**YOUR OBJECTIVE**
The records below need to be copied in full. Match them exactly.

**AVAILABLE DATA**
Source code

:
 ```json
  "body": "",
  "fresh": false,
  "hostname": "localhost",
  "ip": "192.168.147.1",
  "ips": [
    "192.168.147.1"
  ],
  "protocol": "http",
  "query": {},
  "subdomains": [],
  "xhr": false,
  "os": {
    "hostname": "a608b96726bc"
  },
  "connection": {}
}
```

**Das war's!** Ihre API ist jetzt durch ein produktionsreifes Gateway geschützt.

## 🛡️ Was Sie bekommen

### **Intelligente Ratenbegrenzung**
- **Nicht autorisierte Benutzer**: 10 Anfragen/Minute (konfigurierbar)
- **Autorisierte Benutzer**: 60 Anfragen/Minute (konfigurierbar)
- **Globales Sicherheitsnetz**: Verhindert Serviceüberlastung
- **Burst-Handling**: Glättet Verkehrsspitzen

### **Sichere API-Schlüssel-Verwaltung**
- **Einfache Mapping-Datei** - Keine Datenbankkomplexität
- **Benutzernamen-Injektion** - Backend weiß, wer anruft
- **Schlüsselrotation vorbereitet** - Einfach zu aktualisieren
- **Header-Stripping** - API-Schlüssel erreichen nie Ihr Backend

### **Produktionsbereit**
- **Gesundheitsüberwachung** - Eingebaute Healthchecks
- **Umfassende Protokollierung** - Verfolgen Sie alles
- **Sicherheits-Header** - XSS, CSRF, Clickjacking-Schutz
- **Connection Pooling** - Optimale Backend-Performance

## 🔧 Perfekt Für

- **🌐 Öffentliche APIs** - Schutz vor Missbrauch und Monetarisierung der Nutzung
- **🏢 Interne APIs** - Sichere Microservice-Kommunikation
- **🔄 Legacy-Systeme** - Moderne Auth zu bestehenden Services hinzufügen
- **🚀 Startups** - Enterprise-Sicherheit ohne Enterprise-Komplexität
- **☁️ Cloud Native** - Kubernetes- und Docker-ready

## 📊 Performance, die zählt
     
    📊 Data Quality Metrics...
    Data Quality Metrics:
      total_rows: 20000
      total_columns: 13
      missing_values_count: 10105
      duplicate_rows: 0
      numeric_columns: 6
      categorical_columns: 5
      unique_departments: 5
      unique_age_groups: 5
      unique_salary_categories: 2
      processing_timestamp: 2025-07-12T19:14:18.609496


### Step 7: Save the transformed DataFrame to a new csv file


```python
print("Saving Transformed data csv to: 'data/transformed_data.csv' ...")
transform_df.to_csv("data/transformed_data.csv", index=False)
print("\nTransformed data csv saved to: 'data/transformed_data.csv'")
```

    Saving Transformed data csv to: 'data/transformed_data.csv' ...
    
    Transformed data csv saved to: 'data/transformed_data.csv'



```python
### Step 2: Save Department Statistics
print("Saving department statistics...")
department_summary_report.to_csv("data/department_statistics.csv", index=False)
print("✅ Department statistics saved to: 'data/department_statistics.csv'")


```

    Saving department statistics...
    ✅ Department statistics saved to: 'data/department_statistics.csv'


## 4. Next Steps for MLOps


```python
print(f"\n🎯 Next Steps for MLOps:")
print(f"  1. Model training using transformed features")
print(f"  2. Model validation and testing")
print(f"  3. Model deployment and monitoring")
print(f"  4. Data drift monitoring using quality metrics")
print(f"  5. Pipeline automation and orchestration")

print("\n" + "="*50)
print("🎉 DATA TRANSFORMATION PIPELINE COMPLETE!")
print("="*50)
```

**EXPECTED OUTPUT**
Source code

:
 ```json
  "body": "",
  "fresh": false,
  "hostname": "localhost",
  "ip": "192.168.147.1",
  "ips": [
    "192.168.147.1"
  ],
  "protocol": "http",
  "query": {},
  "subdomains": [],
  "xhr": false,
  "os": {
    "hostname": "a608b96726bc"
  },
  "connection": {}
}
```

**Das war's!** Ihre API ist jetzt durch ein produktionsreifes Gateway geschützt.

## 🛡️ Was Sie bekommen

### **Intelligente Ratenbegrenzung**
- **Nicht autorisierte Benutzer**: 10 Anfragen/Minute (konfigurierbar)
- **Autorisierte Benutzer**: 60 Anfragen/Minute (konfigurierbar)
- **Globales Sicherheitsnetz**: Verhindert Serviceüberlastung
- **Burst-Handling**: Glättet Verkehrsspitzen

### **Sichere API-Schlüssel-Verwaltung**
- **Einfache Mapping-Datei** - Keine Datenbankkomplexität
- **Benutzernamen-Injektion** - Backend weiß, wer anruft
- **Schlüsselrotation vorbereitet** - Einfach zu aktualisieren
- **Header-Stripping** - API-Schlüssel erreichen nie Ihr Backend

### **Produktionsbereit**
- **Gesundheitsüberwachung** - Eingebaute Healthchecks
- **Umfassende Protokollierung** - Verfolgen Sie alles
- **Sicherheits-Header** - XSS, CSRF, Clickjacking-Schutz
- **Connection Pooling** - Optimale Backend-Performance

## 🔧 Perfekt Für

- **🌐 Öffentliche APIs** - Schutz vor Missbrauch und Monetarisierung der Nutzung
- **🏢 Interne APIs** - Sichere Microservice-Kommunikation
- **🔄 Legacy-Systeme** - Moderne Auth zu bestehenden Services hinzufügen
- **🚀 Startups** - Enterprise-Sicherheit ohne Enterprise-Komplexität
- **☁️ Cloud Native** - Kubernetes- und Docker-ready

## 📊 Performance, die zählt
     
    📊 Data Quality Metrics...
    Data Quality Metrics:
      total_rows: 20000
      total_columns: 13
      missing_values_count: 10105
      duplicate_rows: 0
      numeric_columns: 6
      categorical_columns: 5
      unique_departments: 5
      unique_age_groups: 5
      unique_salary_categories: 2
      processing_timestamp: 2025-07-12T19:14:18.609496


### Step 7: Save the transformed DataFrame to a new csv file


```python
print("Saving Transformed data csv to: 'data/transformed_data.csv' ...")
transform_df.to_csv("data/transformed_data.csv", index=False)
print("\nTransformed data csv saved to: 'data/transformed_data.csv'")
```

    Saving Transformed data csv to: 'data/transformed_data.csv' ...
    
    Transformed data csv saved to: 'data/transformed_data.csv'



```python
### Step 2: Save Department Statistics
print("Saving department statistics...")
department_summary_report.to_csv("data/department_statistics.csv", index=False)
print("✅ Department statistics saved to: 'data/department_statistics.csv'")


```

    Saving department statistics...
    ✅ Department statistics saved to: 'data/department_statistics.csv'


## 4. Next Steps for MLOps


```python
print(f"\n🎯 Next Steps for MLOps:")
print(f"  1. Model training using transformed features")
print(f"  2. Model validation and testing")
print(f"  3. Model deployment and monitoring")
print(f"  4. Data drift monitoring using quality metrics")
print(f"  5. Pipeline automation and orchestration")

print("\n" + "="*50)
print("🎉 DATA TRANSFORMATION PIPELINE COMPLETE!")
print("="*50)
```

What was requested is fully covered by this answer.